**Текстовый блок**
Не знаю, запомнилось ли Фадееву еще что-либо из разговоров того дня, но рассказ о военной одиссее захватил его воображение. Спустя несколько дней на собрании в писательском клубе Фадеев, сославшись на «одного киевского журналиста», с неостывшим жаром пересказал эту историю, упрекая литераторов столицы в лености мысли и неповоротливости. Я порадовался было: значит, занялся не пустяками. По неопытности я не понял, что сюжет уходит от меня, и никто в этом не виноват, только моя откровенность. Горечь пришла позднее.
Подстегнутый упреками Фадеева, за дело, не откладывая его и на час, принялся одаренный литератор Виктор Авдеев, и скоро, пожалуй, слишком скоро мы получили его «Гурты на дорогах».
Жизнь снова показала свой драматургический дар, способность связывать воедино самые далекие друг от друга концы! Ко времени выхода повести «Гурты на дорогах» Сталин высказал критические замечания по роману Фадеева «Молодая гвардия»; посоветовал автору показать в работе, в деле опытных, старых коммунистов так, чтобы героические дела молодогвардейцев не были самодеятельностью, а всякий час руководились старшими, и, кроме того, переписать картину эвакуации, показать ее четкой, организованной и спокойной. И в пример правильного изображения эвакуации автору «Молодой гвардии» была поставлена повесть Виктора Авдеева. Теперь и «Гуртам на дорогах» не уйти было от Сталинской премии.
Известно, как ухудшил, утяжелил роман Фадеев, затруднив его восприятие молодым читателем, как оказенил он книгу хотя и дописывал ненужные новые главы с подъемом и страстью послушания. Добровольное рабство, особенно в творчестве, не лучше насильственного, последнее хоть вызывает протест, внутреннее скрытое сопротивление, эзопову речь, добровольное же благостно, почти патетично И не скоро еще самозваные душеприказчики Фадеева, попечители о чистоте его риз решатся возвратить читателю «Молодую гвардию» в первозданном виде.
Автор «Гуртов на дорогах» не вжился, не вмечтался в жизненный материал, не исстрадался им, он и знал-то этот материал поверхностно. Известная глухота сказалась уже в том, что он перенес действие из колхоза в совхоз, не почувствовав, сколь решительно меняет ситуацию такая перестановка. У Авдеева недостало времени на свободное, вариантное обдумывание лиц, характеров и судеб; художник встал как бы впритык к своему полотну, не имея и шага, чтобы отступить, обозреть всю панораму.

**Данные для анализа**
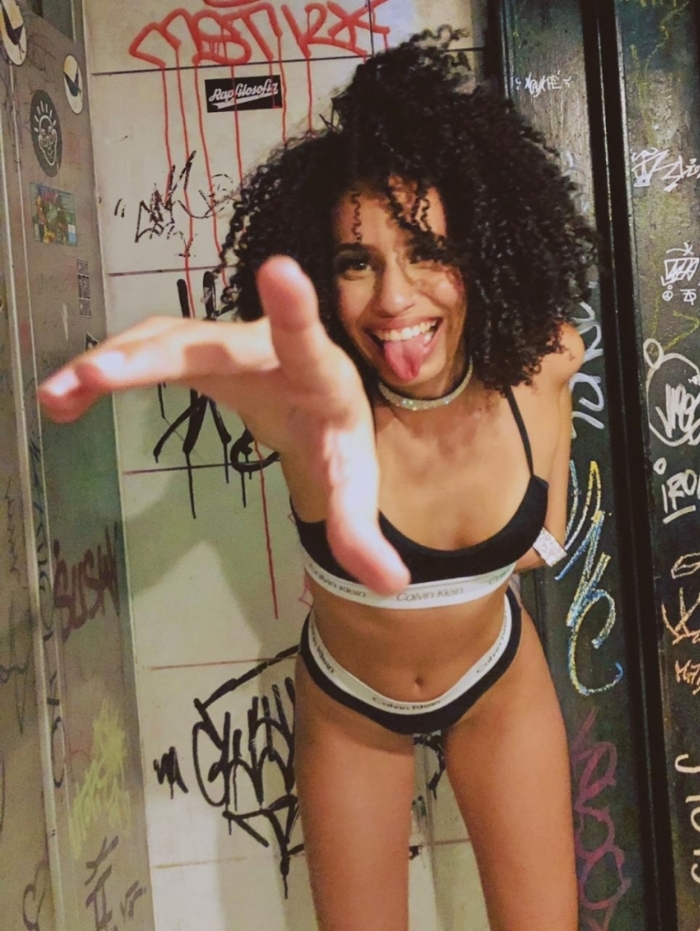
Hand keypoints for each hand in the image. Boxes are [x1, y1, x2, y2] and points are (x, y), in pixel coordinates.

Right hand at [39, 257, 408, 594]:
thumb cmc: (336, 439)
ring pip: (162, 339)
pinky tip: (65, 399)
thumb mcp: (352, 487)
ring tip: (57, 397)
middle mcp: (265, 347)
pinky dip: (104, 369)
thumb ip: (363, 534)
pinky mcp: (195, 349)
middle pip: (206, 344)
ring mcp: (225, 342)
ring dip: (109, 363)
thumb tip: (391, 585)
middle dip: (152, 357)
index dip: (293, 310)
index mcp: (316, 374)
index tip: (280, 270)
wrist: (314, 402)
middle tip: (95, 376)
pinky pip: (144, 350)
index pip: (306, 341)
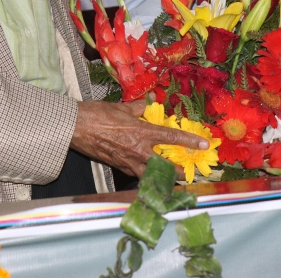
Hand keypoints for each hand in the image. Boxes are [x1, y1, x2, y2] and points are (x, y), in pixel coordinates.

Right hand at [70, 100, 208, 177]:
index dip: (190, 141)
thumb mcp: (122, 107)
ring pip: (152, 175)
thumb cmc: (98, 114)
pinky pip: (136, 173)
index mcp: (142, 132)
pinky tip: (147, 172)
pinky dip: (144, 174)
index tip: (204, 145)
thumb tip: (149, 103)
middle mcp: (138, 150)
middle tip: (188, 172)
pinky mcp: (118, 167)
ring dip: (162, 176)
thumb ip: (139, 108)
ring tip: (171, 177)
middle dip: (179, 171)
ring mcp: (128, 162)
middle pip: (166, 166)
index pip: (172, 137)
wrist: (77, 128)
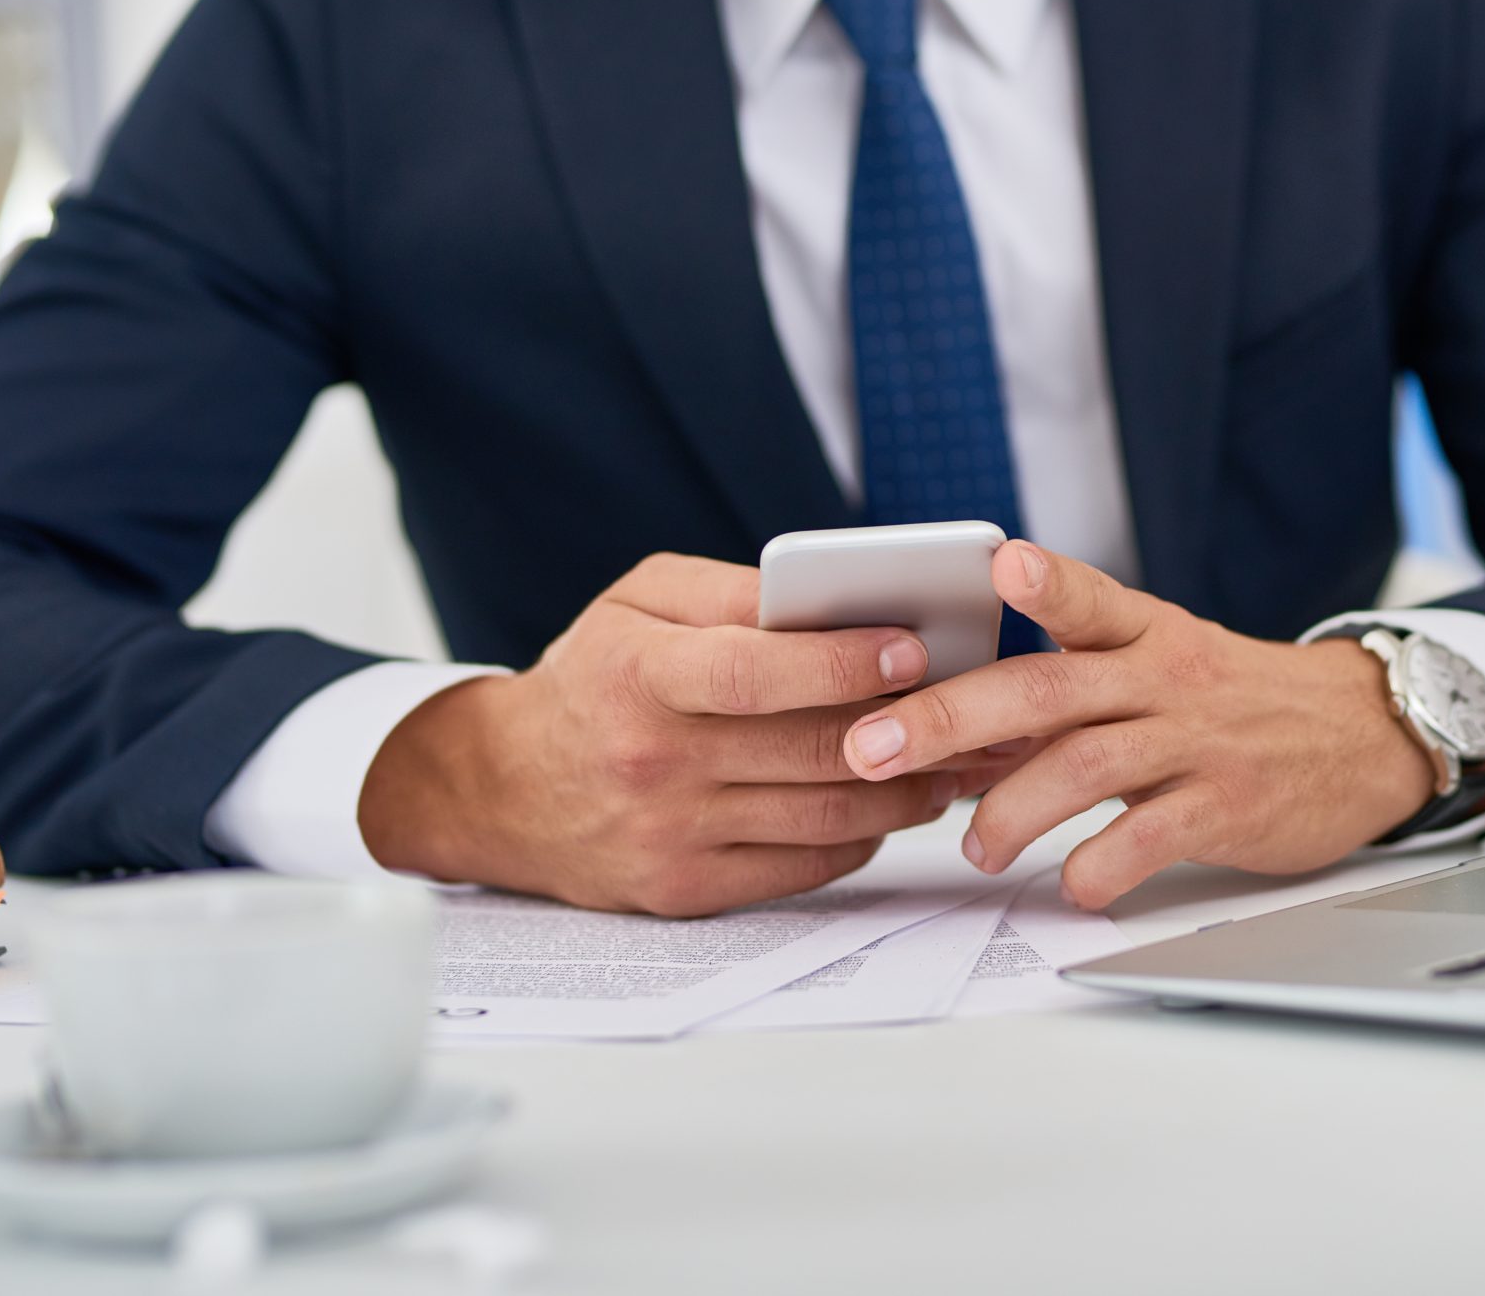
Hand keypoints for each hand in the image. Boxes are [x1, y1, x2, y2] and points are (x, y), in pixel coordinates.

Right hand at [358, 554, 962, 915]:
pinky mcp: (689, 891)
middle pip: (811, 750)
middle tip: (982, 708)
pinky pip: (807, 865)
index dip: (842, 664)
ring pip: (825, 815)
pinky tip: (895, 802)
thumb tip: (839, 595)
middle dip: (911, 729)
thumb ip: (734, 592)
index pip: (756, 673)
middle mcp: (655, 762)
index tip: (915, 649)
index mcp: (640, 676)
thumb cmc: (593, 678)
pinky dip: (865, 834)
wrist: (502, 790)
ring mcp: (673, 835)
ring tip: (962, 758)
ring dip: (910, 789)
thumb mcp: (641, 603)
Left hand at [840, 542, 1438, 908]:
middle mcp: (1165, 679)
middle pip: (1048, 692)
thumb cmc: (1230, 702)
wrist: (1358, 736)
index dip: (1049, 580)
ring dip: (1011, 811)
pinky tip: (1070, 885)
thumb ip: (1069, 688)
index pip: (1089, 599)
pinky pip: (1148, 840)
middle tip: (870, 750)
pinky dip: (1098, 868)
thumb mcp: (1159, 665)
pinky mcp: (1227, 807)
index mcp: (1144, 634)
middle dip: (950, 720)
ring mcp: (1198, 743)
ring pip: (1086, 768)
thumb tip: (953, 725)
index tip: (1003, 562)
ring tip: (975, 847)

**Условия задания**
• 1. Кого отрывок о Фадееве называет по имени? Перечислите всех.
• 2. Воспроизведите дословно из отрывка о Фадееве всё, начиная с «Известно, как ухудшил, утяжелил» и вплоть до «в первозданном виде.».

**Ответы по номерам**
• 1. Фадеев, Виктор Авдеев, Сталин.

• 2.
Известно, как ухудшил, утяжелил роман Фадеев, затруднив его восприятие молодым читателем, как оказенил он книгу хотя и дописывал ненужные новые главы с подъемом и страстью послушания. Добровольное рабство, особенно в творчестве, не лучше насильственного, последнее хоть вызывает протест, внутреннее скрытое сопротивление, эзопову речь, добровольное же благостно, почти патетично И не скоро еще самозваные душеприказчики Фадеева, попечители о чистоте его риз решатся возвратить читателю «Молодую гвардию» в первозданном виде.